Reference
Sjoros TJ, Heiskanen MA, Motiani KK, et al. Increased insulin-stimulated glucose uptake in both leg and arm muscles after sprint interval and moderate-intensity training in subjects with type 2 diabetes or prediabetes [published online ahead of print March 13, 2017]. Scand J Med Sci Sports. 2017;1-11.
Study Objective
To evaluate the effects of sprint interval training (SIT) and moderate-intensity continuous training (MICT) on glucose and fatty acid uptake in peripheral muscles of the arms and legs, including the effects on insulin sensitivity in those muscles.
Design
Randomized controlled trial; participants were randomly assigned to engage in either SIT or MICT to compare effects of exercise on glucose and insulin parameters.
Participants
Twenty-six sedentary individuals aged 40 to 55 years, with diagnosis of either type 2 diabetes mellitus or prediabetes. Based on exclusion criteria, none of the participants smoked, used narcotics, had chronic disease or defect that hindered daily life, had a history of anorexia nervosa/bulimia or asthma, currently or previously exercised regularly, or had a peak oxygen consumption (VO2peak)>40 mL/kg/min (VO2peak is positively correlated with physical fitness). The SIT group included 9 men and 4 women; the MICT group included 7 men and 6 women.
Study Parameters Assessed
Both SIT and MICT groups trained 6 sessions within 2 weeks in controlled laboratory conditions. Sprint interval training included 4 to 6 bouts of all-out cycling for 30 seconds followed by a 4-minute recovery period (either doing nothing or very light cycling). Training began with 4 bouts per session and was increased by 1 after every other session to 6 maximum.

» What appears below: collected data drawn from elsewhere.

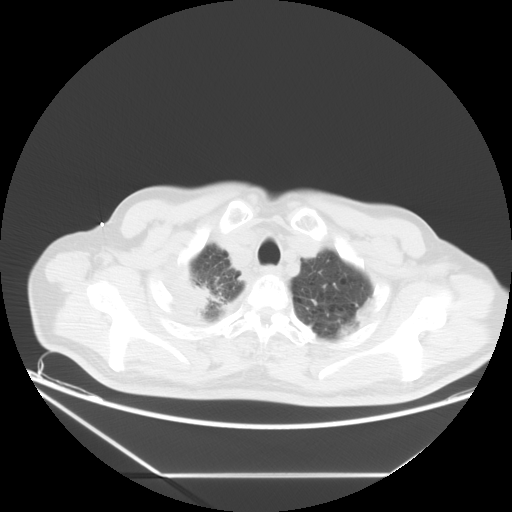
Chest CT, one axial slice; position 18 of 20 along the scan axis; reconstruction kernel STANDARD; lung window (W 1500 / L -600 HU); 5 mm slice thickness; 512 × 512 image matrix. Patient: male, 75 years. Case-level facts recorded for this patient, not image findings: clinical TNM (as recorded): T1c N1 M1.
Structures marked on this image (rectangle marked by the reading radiologist):
- lung tumour (recorded histology: adenocarcinoma): box from (x=189, y=285) to (x=215, y=312) px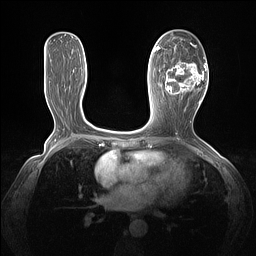
Breast MRI (dynamic contrast-enhanced), one axial slice; slice 67 of 160 in the series (ordered by position); dynamic contrast-enhanced series, time point 2 of 7 at this slice position (early post-contrast); 1.5 T; TE 1.4 ms, TR 5 ms; 256 × 256 image matrix, field of view 320 × 320 mm. Female patient.
Outlined on this slice (semi-automatic segmentation, software-assisted and operator-edited):
- enhancing-tissue mask used for the functional tumour volume (all voxels passing the contrast-enhancement thresholds inside the analysis volume; usually the tumour): bounding box (x1, y1, x2, y2) in pixels: (164, 43, 205, 103)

These results suggest that regular exercise can, in a relatively short period of time (2 weeks), help reduce glucose levels in patients with impaired glucose control.
Each session of MICT consisted of 40 to 60 minutes of cycling at a 60% intensity of peak VO2. Training began with 40 minutes per session and was increased by 10 minutes after every other session to the maximum of 60 minutes. Both exercise training modes also included a 5-minute low-intensity warmup and cool-down period before and after each session.

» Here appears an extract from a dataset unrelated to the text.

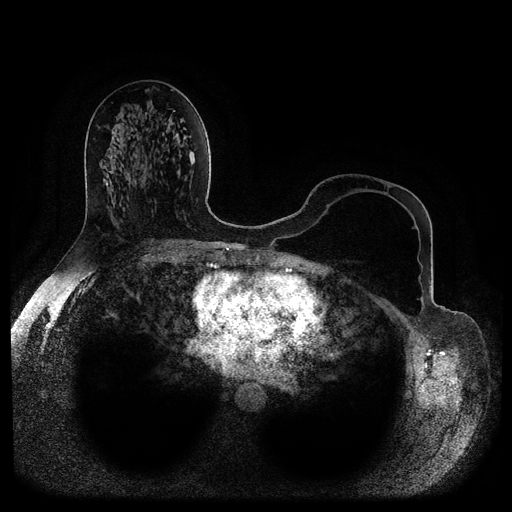
Breast MRI (dynamic contrast-enhanced, multi-phase), one axial slice; slice 50 of 116 in the series (ordered by position); dynamic contrast-enhanced series, time point 2 of 5 at this slice position (early post-contrast); 1.5 T; TE 2.6 ms, TR 5.2 ms; 2 mm slice thickness; 512 × 512 image matrix, field of view 380 × 380 mm. Female patient, age 56 years.
Structures marked on this image (semi-automatically segmented with operator editing):
- breast lesion (labelled benign in the annotation): bounding box (x1, y1, x2, y2) in pixels: (162, 134, 167, 140)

A hyperinsulinemic euglycemic clamp study (participants received infusions of insulin and glucose, used to measure insulin sensitivity) was performed before and after the study, as well as an oral glucose tolerance test (OGTT). Positron emission tomography (PET) analysis with labeled tracers was used to measure glucose and free fatty acid (FFA) uptake in the thigh and arm muscles.
Primary Outcome Measures
The following parameters were measured before and after the exercise sessions: weight, body mass index (BMI), fat (%), fat-free mass, VO2peak, glycosylated hemoglobin (HbA1c), hemoglobin, hematocrit, fasting glucose, fasting insulin, fasting FFA, OGTT 2-hour glucose, OGTT 2-hour insulin, glucose area under the curve (AUC) in OGTT, insulin AUC in OGTT.
Key Findings
Both SIT and MICT exercise sessions led to a 25% increase in whole-body insulin-stimulated glucose uptake. There was significantly increased insulin-stimulated glucose uptake in all thigh and upper arm muscles. Two weeks of SIT or MICT induced dramatic 138% (P<0.001) and 93% (P<0.001) increases in quadriceps femoris (QF) glucose uptake, respectively.

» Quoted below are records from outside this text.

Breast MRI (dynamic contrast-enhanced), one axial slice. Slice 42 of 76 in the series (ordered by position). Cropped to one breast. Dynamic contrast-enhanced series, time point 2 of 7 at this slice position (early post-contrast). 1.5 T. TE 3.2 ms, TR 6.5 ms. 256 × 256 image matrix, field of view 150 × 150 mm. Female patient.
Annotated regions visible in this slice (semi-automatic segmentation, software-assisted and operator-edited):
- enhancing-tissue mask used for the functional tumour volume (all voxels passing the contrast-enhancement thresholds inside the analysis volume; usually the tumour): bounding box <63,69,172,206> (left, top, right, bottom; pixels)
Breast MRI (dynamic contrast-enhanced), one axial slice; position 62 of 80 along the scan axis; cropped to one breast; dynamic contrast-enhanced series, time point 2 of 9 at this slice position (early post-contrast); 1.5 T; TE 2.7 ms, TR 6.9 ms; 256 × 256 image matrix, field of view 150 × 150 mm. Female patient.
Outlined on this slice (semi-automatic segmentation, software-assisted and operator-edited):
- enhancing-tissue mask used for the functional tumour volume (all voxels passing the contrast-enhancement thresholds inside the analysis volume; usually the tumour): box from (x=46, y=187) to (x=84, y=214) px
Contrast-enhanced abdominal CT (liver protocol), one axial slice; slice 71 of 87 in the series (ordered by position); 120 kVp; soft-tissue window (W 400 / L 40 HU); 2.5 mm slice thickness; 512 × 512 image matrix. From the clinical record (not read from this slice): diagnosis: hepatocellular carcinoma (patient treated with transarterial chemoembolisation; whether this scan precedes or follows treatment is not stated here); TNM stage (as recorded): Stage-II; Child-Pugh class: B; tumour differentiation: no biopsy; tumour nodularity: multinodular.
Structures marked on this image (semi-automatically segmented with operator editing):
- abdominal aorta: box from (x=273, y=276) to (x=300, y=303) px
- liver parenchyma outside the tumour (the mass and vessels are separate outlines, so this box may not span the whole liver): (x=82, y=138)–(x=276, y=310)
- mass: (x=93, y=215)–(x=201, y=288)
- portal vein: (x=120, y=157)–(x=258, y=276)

In both groups, fatty acid uptake was increased in QF muscle but not in hamstrings or biceps and triceps brachii.
Peak VO2 improved by 5% (P=0.013) in the SIT group, with no significant improvement in the MICT group.
Practice Implications
This study shows that both SIT and MICT can improve measures of glucose control in patients with diabetes or prediabetes. Both interval and continuous training improved overall insulin sensitivity and significantly increased glucose and FFA absorption in the QF; glucose absorption was increased in other muscles as well. These results suggest that regular exercise can, in a relatively short period of time (2 weeks), help reduce glucose levels in patients with impaired glucose control. Regular exercise trains muscles to better respond to insulin and promotes absorption of glucose and fatty acids from the serum.1 When we recommend exercise for our patients with prediabetes or type 2 diabetes mellitus, we can encourage them to engage in either continuous or interval training, whichever form is more comfortable (or achievable) for them, and let them know that both can help control their condition.
Although fasting glucose did not deviate from pre- and post-study levels, HbA1c did decrease in post-study analysis. The decrease in HbA1c is likely related to a postprandial decrease in glucose level, given that exercise has been shown to lower postprandial glucose for up to 24 hours, depending on duration and intensity.2,3
This study involved only a very small number of participants and did not consider potential effects of female menstrual cycling or menopause hormonal therapy, 2 important limitations. Estrogen hormones can affect some women’s insulin resistance: premenstrual insulin resistance can occur,4 and hormone replacement therapy in postmenopausal women can lower insulin resistance.5 However, the results of this study are encouraging and can inform our exercise recommendations for patients with diabetes or prediabetes.